O impacto das Salmoneloses assusta: a cada 10 carcaças de frangos congelados ou resfriados entre 3 e 5 podem estar contaminadas por bactérias do gênero Salmonella. De acordo com artigo do Centro Avançado de Pesquisa Tecnológica do Agronegócio Avícola (CAPTAA), do Instituto Biológico do Estado de São Paulo, o problema atinge praticamente todos países. No Brasil, segundo o estudo, a incidência de salmoneloses varia de 9,15% a 86,7%, o que evidencia a gravidade para a cadeia de produção avícola. “Quando falamos de Salmoneloses, estamos tratando de em um grupo de bactérias com mais de 2.500 espécies. A importância para a avicultura depende do tipo, mas o problema está aí e deve receber a atenção merecida”, explica a médica-veterinária Eva Hunka, gerente de produtos e serviços técnicos para vacinas da Phibro.

A especialista informa que “as salmonellas tíficas causam doença clínica nas aves e representam um desafio sanitário muito importante nas poedeiras comerciais, porém não causam doenças em humanos.
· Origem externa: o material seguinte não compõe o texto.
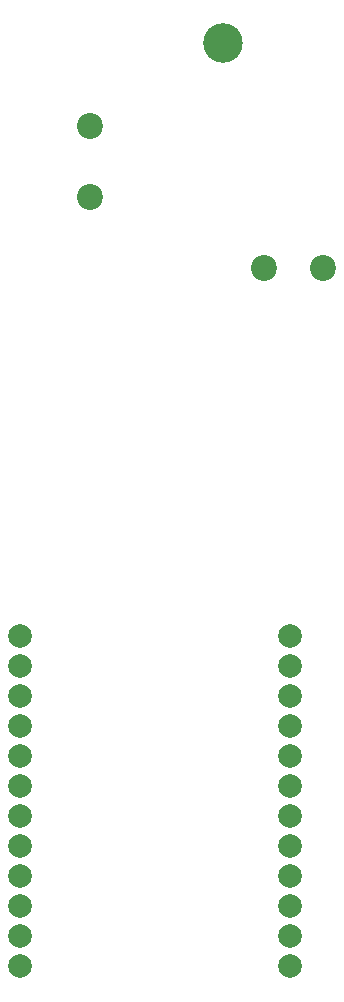
<source format=gbr>
%TF.GenerationSoftware,KiCad,Pcbnew,8.0.7*%
%TF.CreationDate,2024-12-30T07:44:03-08:00*%
%TF.ProjectId,motion-play-v3,6d6f7469-6f6e-42d7-906c-61792d76332e,rev?*%
%TF.SameCoordinates,Original*%
%TF.FileFunction,Soldermask,Bot*%
%TF.FilePolarity,Negative*%
%FSLAX46Y46*%
G04 Gerber Fmt 4.6, Leading zero omitted, Abs format (unit mm)*
G04 Created by KiCad (PCBNEW 8.0.7) date 2024-12-30 07:44:03*
%MOMM*%
%LPD*%
G01*
G04 APERTURE LIST*
%ADD10C,2.200000*%
%ADD11C,3.351600*%
%ADD12C,2.000000*%
G04 APERTURE END LIST*
D10*
%TO.C,J2*%
X147747500Y-68887500D03*
X147747500Y-74887500D03*
X162497500Y-80887500D03*
X167497500Y-80887500D03*
D11*
X158997500Y-61887500D03*
%TD*%
D12*
%TO.C,U2*%
X164700000Y-112100000D03*
X164700000Y-114640000D03*
X164700000Y-117180000D03*
X164700000Y-119720000D03*
X164700000Y-122260000D03*
X164700000Y-124800000D03*
X164700000Y-127340000D03*
X164700000Y-129880000D03*
X164700000Y-132420000D03*
X164700000Y-134960000D03*
X164700000Y-137500000D03*
X164700000Y-140040000D03*
X141838136Y-112100000D03*
X141838136Y-114640000D03*
X141838136Y-117180000D03*
X141838136Y-119720000D03*
X141838136Y-122260000D03*
X141838136Y-124800000D03*
X141838136Y-127340000D03*
X141838136Y-129880000D03*
X141838136Y-132420000D03*
X141838136Y-134960000D03*
X141838136Y-137500000D03*
X141838136Y-140040000D03*
%TD*%
M02*

</source>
É um problema que atinge diretamente a avicultura por conta de mortalidade, queda na produção de ovos e tratamentos. Já as salmonellas paratificas não provocam doenças nas aves, mas são importantes para a saúde humana. Elas são impactantes para os frangos de corte e para as matrizes. Nesse caso, o prejuízo está relacionado à condenação dos lotes positivos no abatedouro e às restrições à comercialização da carne contaminada.”
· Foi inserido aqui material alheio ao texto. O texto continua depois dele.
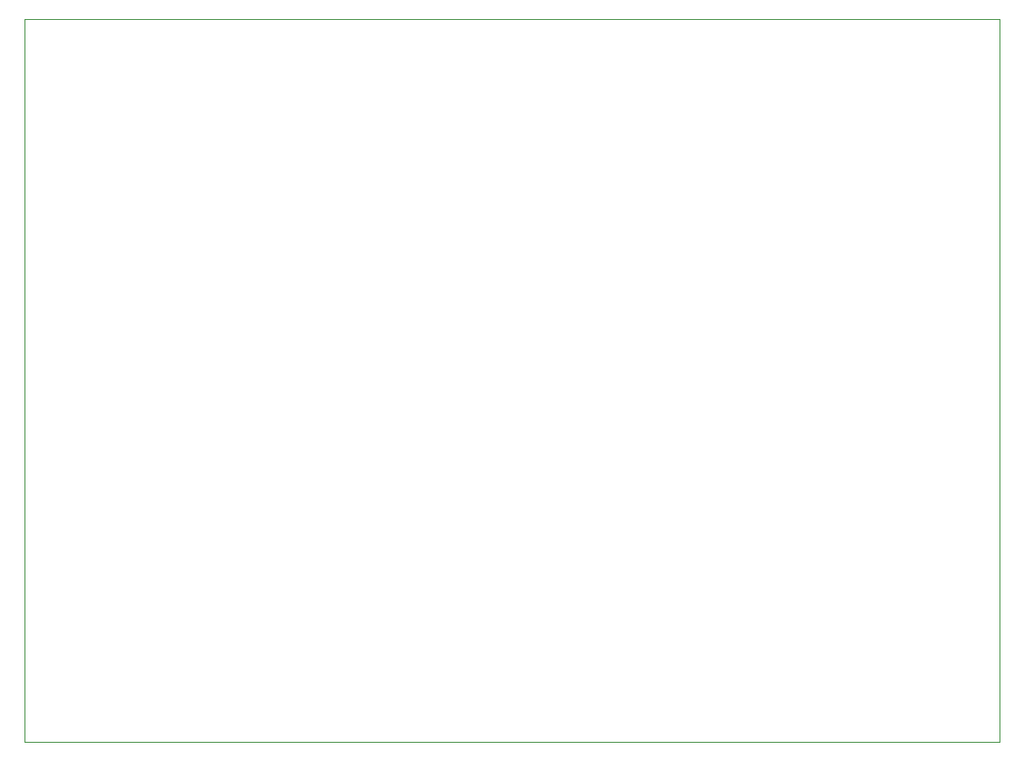
<source format=gbr>
%TF.GenerationSoftware,KiCad,Pcbnew,9.0.1*%
%TF.CreationDate,2025-06-18T08:05:52+01:00*%
%TF.ProjectId,station_pcb,73746174-696f-46e5-9f70-63622e6b6963,rev?*%
%TF.SameCoordinates,Original*%
%TF.FileFunction,Profile,NP*%
%FSLAX46Y46*%
G04 Gerber Fmt 4.6, Leading zero omitted, Abs format (unit mm)*
G04 Created by KiCad (PCBNEW 9.0.1) date 2025-06-18 08:05:52*
%MOMM*%
%LPD*%
G01*
G04 APERTURE LIST*
%TA.AperFunction,Profile*%
%ADD10C,0.050000*%
%TD*%
G04 APERTURE END LIST*
D10*
X100769182Y-45000000D02*
X191769182Y-45000000D01*
X191769182Y-112500000D01*
X100769182Y-112500000D01*
X100769182Y-45000000D01*
M02*

</source>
A contaminação, infelizmente, ocorre com facilidade. Por ser um micro-organismo presente em diferentes hospedeiros, inclusive no homem, em materiais e equipamentos e na alimentação, ela pode ocorrer de muitas formas, desde o contato com outros hospedeiros (roedores e insetos, por exemplo) até mesmo por meio de ração contaminada. De acordo com Eva, “um patógeno que tem tantos hospedeiros, tantas espécies e é tão resistente é praticamente impossível de se evitar. É preciso trabalhar em um programa integrado de controle com medidas de biosseguridade, programa de vacinação, controle de roedores e insetos e educação continuada dos trabalhadores, entre outras ações. Estas medidas dificultarão a entrada dos patógenos, mas nada disso é garantia de que o ambiente estará seguro”.
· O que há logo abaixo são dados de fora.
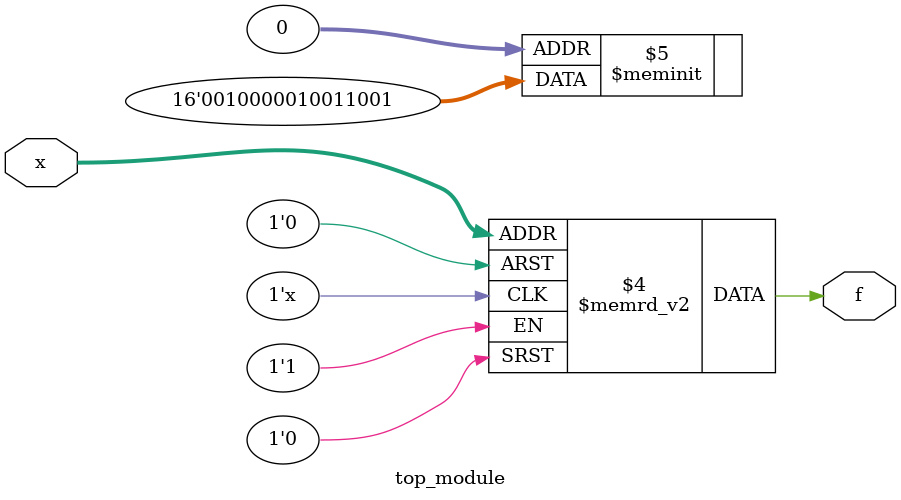
<source format=sv>
module top_module (
	input [4:1] x,
	output logic f
);

// Implementing the function f using the given truth table

always_comb begin
	case (x)
		4'b 0000 : f = 1'b1;
		4'b 0001 : f = 1'b0;
		4'b 0011 : f = 1'b1;
		4'b 0100 : f = 1'b1;
		4'b 0101 : f = 1'b0;
		4'b 0111 : f = 1'b1;
		4'b 1000 : f = 1'b0;
		4'b 1001 : f = 1'b0;
		4'b 1011 : f = 1'b0;
		4'b 1100 : f = 1'b0;
		4'b 1101 : f = 1'b1;
		4'b 1111 : f = 1'b0;
		default : f = 1'b0;
	endcase
end

endmodule

</source>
Sobre o tratamento, a gerente de negócios biológicos da Phibro,  explica que “no caso da doença clínica, podemos fazer tratamentos com antibióticos para melhorar os sintomas, porém uma vez positivo o lote é positivo para sempre! No caso das salmonellas paratificas, que não causam doença clínica, o tratamento objetiva reduzir a carga bacteriana no ambiente, mas o lote seguirá positivo por toda a vida. A depender da espécie de salmonellas encontrada, o lote precisa ser abatido. Aves reprodutoras não podem ser positivas para salmonellas tificas.”

Eva Hunka esclarece que “a salmonella é um patógeno muito complexo. Tem muitas espécies e as consequências da contaminação são diferentes, dependendo da espécie de patógeno e/ou do tipo de ave. Não existe fórmula mágica ou única para controlar. É preciso ter um programa de controle integral para minimizar o risco, mas ele não é eliminado.”